■ **ASSIGNMENT**: The reply should consist of the entire listing, word for word.
----
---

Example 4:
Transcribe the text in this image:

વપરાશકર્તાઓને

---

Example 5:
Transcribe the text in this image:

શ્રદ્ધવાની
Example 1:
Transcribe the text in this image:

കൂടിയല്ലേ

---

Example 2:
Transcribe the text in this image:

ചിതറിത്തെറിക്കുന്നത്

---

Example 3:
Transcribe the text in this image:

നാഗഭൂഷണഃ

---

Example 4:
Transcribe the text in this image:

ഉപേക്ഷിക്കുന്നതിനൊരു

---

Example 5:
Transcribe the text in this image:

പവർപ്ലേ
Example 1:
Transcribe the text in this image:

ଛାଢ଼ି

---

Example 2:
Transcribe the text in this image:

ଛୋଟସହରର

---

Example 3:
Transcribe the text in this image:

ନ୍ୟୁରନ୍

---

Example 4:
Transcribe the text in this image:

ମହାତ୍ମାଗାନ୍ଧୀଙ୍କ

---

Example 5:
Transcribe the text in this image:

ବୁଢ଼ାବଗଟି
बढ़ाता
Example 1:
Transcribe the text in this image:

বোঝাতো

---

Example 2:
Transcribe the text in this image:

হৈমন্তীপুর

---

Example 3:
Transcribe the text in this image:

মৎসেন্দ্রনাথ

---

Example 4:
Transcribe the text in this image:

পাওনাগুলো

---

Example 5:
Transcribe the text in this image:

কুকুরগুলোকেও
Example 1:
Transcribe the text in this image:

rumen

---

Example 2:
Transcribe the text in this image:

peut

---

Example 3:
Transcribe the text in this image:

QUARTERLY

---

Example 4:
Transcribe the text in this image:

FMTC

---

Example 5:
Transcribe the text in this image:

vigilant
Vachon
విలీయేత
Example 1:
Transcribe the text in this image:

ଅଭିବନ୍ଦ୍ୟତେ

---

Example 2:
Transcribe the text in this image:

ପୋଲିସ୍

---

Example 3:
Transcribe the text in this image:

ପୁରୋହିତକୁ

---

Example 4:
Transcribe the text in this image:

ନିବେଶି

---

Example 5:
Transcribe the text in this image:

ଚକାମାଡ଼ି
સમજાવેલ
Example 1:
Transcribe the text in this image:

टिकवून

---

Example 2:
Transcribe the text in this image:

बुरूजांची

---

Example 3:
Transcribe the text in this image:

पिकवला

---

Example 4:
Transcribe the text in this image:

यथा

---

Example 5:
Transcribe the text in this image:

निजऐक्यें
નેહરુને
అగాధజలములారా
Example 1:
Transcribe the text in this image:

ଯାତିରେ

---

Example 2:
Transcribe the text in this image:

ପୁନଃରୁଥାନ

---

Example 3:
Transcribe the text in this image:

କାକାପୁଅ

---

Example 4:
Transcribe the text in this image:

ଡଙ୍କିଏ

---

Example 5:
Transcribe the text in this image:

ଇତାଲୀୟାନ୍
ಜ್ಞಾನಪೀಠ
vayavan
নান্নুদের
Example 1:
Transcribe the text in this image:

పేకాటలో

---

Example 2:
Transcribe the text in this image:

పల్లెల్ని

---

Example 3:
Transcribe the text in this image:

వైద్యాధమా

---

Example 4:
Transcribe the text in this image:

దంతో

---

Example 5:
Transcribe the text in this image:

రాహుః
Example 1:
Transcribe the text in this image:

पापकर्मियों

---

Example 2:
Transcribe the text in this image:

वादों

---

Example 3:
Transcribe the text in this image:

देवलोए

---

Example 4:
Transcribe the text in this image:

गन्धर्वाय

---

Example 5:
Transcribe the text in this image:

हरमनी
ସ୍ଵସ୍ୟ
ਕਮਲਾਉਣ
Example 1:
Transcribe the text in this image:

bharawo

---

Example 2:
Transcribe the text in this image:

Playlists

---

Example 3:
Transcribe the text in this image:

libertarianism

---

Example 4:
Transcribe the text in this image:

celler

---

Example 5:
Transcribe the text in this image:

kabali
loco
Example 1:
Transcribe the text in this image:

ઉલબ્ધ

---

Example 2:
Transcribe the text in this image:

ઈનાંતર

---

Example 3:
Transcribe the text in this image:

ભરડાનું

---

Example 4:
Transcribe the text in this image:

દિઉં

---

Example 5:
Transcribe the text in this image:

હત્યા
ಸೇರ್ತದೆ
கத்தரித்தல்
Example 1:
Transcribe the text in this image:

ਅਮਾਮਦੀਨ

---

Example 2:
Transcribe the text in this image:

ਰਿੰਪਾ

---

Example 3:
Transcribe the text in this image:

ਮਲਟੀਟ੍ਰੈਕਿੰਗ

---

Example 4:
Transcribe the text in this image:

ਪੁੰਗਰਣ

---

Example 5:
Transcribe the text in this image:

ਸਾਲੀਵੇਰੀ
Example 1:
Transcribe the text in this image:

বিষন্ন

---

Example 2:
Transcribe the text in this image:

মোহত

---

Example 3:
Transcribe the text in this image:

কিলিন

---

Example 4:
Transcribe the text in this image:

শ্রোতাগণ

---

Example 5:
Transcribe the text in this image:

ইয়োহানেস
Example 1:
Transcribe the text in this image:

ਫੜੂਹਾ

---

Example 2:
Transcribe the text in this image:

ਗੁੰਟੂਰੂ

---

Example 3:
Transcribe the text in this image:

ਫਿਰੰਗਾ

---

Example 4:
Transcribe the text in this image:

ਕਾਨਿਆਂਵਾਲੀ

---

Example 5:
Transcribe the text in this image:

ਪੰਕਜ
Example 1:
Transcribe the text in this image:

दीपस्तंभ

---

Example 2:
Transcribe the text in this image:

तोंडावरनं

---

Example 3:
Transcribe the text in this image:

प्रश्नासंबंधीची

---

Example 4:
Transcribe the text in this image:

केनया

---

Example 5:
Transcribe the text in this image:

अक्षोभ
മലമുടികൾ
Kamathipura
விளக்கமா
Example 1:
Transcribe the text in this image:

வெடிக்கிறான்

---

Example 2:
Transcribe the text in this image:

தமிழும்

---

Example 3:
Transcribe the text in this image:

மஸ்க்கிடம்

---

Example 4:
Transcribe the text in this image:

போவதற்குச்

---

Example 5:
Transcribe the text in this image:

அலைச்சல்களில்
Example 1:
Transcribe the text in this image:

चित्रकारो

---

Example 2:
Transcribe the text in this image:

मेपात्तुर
----
■ **SOLUTION TO THE PROBLEM**:
---

Example 4:
Transcribe the text in this image:

વપરાશકર્તાઓને

---

Example 5:
Transcribe the text in this image:

શ્રદ્ધવાની
Example 1:
Transcribe the text in this image:

കൂടിയല്ലേ

---

Example 2:
Transcribe the text in this image:

ചിതറിത്തെറിക്കുന്നത്

---

Example 3:
Transcribe the text in this image:

നാഗഭൂഷണഃ

---

Example 4:
Transcribe the text in this image:

ഉപേക്ഷിക്കുന്നതിനൊരു

---

Example 5:
Transcribe the text in this image:

പവർപ്ലേ
Example 1:
Transcribe the text in this image:

ଛାଢ଼ି

---

Example 2:
Transcribe the text in this image:

ଛୋଟସହରର

---

Example 3:
Transcribe the text in this image:

ନ୍ୟୁରନ୍

---

Example 4:
Transcribe the text in this image:

ମହାତ୍ମାଗାନ୍ଧୀଙ୍କ

---

Example 5:
Transcribe the text in this image:

ବୁଢ଼ାବଗଟି
बढ़ाता
Example 1:
Transcribe the text in this image:

বোঝাতো

---

Example 2:
Transcribe the text in this image:

হৈমন্তীপুর

---

Example 3:
Transcribe the text in this image:

মৎসেন্দ্রনাথ

---

Example 4:
Transcribe the text in this image:

পাওনাগুলো

---

Example 5:
Transcribe the text in this image:

কুকুরগুলোকেও
Example 1:
Transcribe the text in this image:

rumen

---

Example 2:
Transcribe the text in this image:

peut

---

Example 3:
Transcribe the text in this image:

QUARTERLY

---

Example 4:
Transcribe the text in this image:

FMTC

---

Example 5:
Transcribe the text in this image:

vigilant
Vachon
విలీయేత
Example 1:
Transcribe the text in this image:

ଅଭିବନ୍ଦ୍ୟତେ

---

Example 2:
Transcribe the text in this image:

ପୋଲିସ୍

---

Example 3:
Transcribe the text in this image:

ପୁରୋହିତକୁ

---

Example 4:
Transcribe the text in this image:

ନିବେଶି

---

Example 5:
Transcribe the text in this image:

ଚକାମାଡ଼ି
સમજાવેલ
Example 1:
Transcribe the text in this image:

टिकवून

---

Example 2:
Transcribe the text in this image:

बुरूजांची

---

Example 3:
Transcribe the text in this image:

पिकवला

---

Example 4:
Transcribe the text in this image:

यथा

---

Example 5:
Transcribe the text in this image:

निजऐक्यें
નેહરુને
అగాధజలములారా
Example 1:
Transcribe the text in this image:

ଯାତିରେ

---

Example 2:
Transcribe the text in this image:

ପୁନଃରୁଥାନ

---

Example 3:
Transcribe the text in this image:

କାକାପୁଅ

---

Example 4:
Transcribe the text in this image:

ଡଙ୍କିଏ

---

Example 5:
Transcribe the text in this image:

ଇତାଲୀୟାନ୍
ಜ್ಞಾನಪೀಠ
vayavan
নান্নুদের
Example 1:
Transcribe the text in this image:

పేకాటలో

---

Example 2:
Transcribe the text in this image:

పల్లెల్ని

---

Example 3:
Transcribe the text in this image:

వైద్యాధమా

---

Example 4:
Transcribe the text in this image:

దంతో

---

Example 5:
Transcribe the text in this image:

రాహుః
Example 1:
Transcribe the text in this image:

पापकर्मियों

---

Example 2:
Transcribe the text in this image:

वादों

---

Example 3:
Transcribe the text in this image:

देवलोए

---

Example 4:
Transcribe the text in this image:

गन्धर्वाय

---

Example 5:
Transcribe the text in this image:

हरमनी
ସ୍ଵସ୍ୟ
ਕਮਲਾਉਣ
Example 1:
Transcribe the text in this image:

bharawo

---

Example 2:
Transcribe the text in this image:

Playlists

---

Example 3:
Transcribe the text in this image:

libertarianism

---

Example 4:
Transcribe the text in this image:

celler

---

Example 5:
Transcribe the text in this image:

kabali
loco
Example 1:
Transcribe the text in this image:

ઉલબ્ધ

---

Example 2:
Transcribe the text in this image:

ઈનાંતર

---

Example 3:
Transcribe the text in this image:

ભરડાનું

---

Example 4:
Transcribe the text in this image:

દિઉં

---

Example 5:
Transcribe the text in this image:

હત્યા
ಸೇರ್ತದೆ
கத்தரித்தல்
Example 1:
Transcribe the text in this image:

ਅਮਾਮਦੀਨ

---

Example 2:
Transcribe the text in this image:

ਰਿੰਪਾ

---

Example 3:
Transcribe the text in this image:

ਮਲਟੀਟ੍ਰੈਕਿੰਗ

---

Example 4:
Transcribe the text in this image:

ਪੁੰਗਰਣ

---

Example 5:
Transcribe the text in this image:

ਸਾਲੀਵੇਰੀ
Example 1:
Transcribe the text in this image:

বিষন্ন

---

Example 2:
Transcribe the text in this image:

মোহত

---

Example 3:
Transcribe the text in this image:

কিলিন

---

Example 4:
Transcribe the text in this image:

শ্রোতাগণ

---

Example 5:
Transcribe the text in this image:

ইয়োহানেস
Example 1:
Transcribe the text in this image:

ਫੜੂਹਾ

---

Example 2:
Transcribe the text in this image:

ਗੁੰਟੂਰੂ

---

Example 3:
Transcribe the text in this image:

ਫਿਰੰਗਾ

---

Example 4:
Transcribe the text in this image:

ਕਾਨਿਆਂਵਾਲੀ

---

Example 5:
Transcribe the text in this image:

ਪੰਕਜ
Example 1:
Transcribe the text in this image:

दीपस्तंभ

---

Example 2:
Transcribe the text in this image:

तोंडावरनं

---

Example 3:
Transcribe the text in this image:

प्रश्नासंबंधीची

---

Example 4:
Transcribe the text in this image:

केनया

---

Example 5:
Transcribe the text in this image:

अक्षोभ
മലമുടികൾ
Kamathipura
விளக்கமா
Example 1:
Transcribe the text in this image:

வெடிக்கிறான்

---

Example 2:
Transcribe the text in this image:

தமிழும்

---

Example 3:
Transcribe the text in this image:

மஸ்க்கிடம்

---

Example 4:
Transcribe the text in this image:

போவதற்குச்

---

Example 5:
Transcribe the text in this image:

அலைச்சல்களில்
Example 1:
Transcribe the text in this image:

चित्रकारो

---

Example 2:
Transcribe the text in this image:

मेपात्तुर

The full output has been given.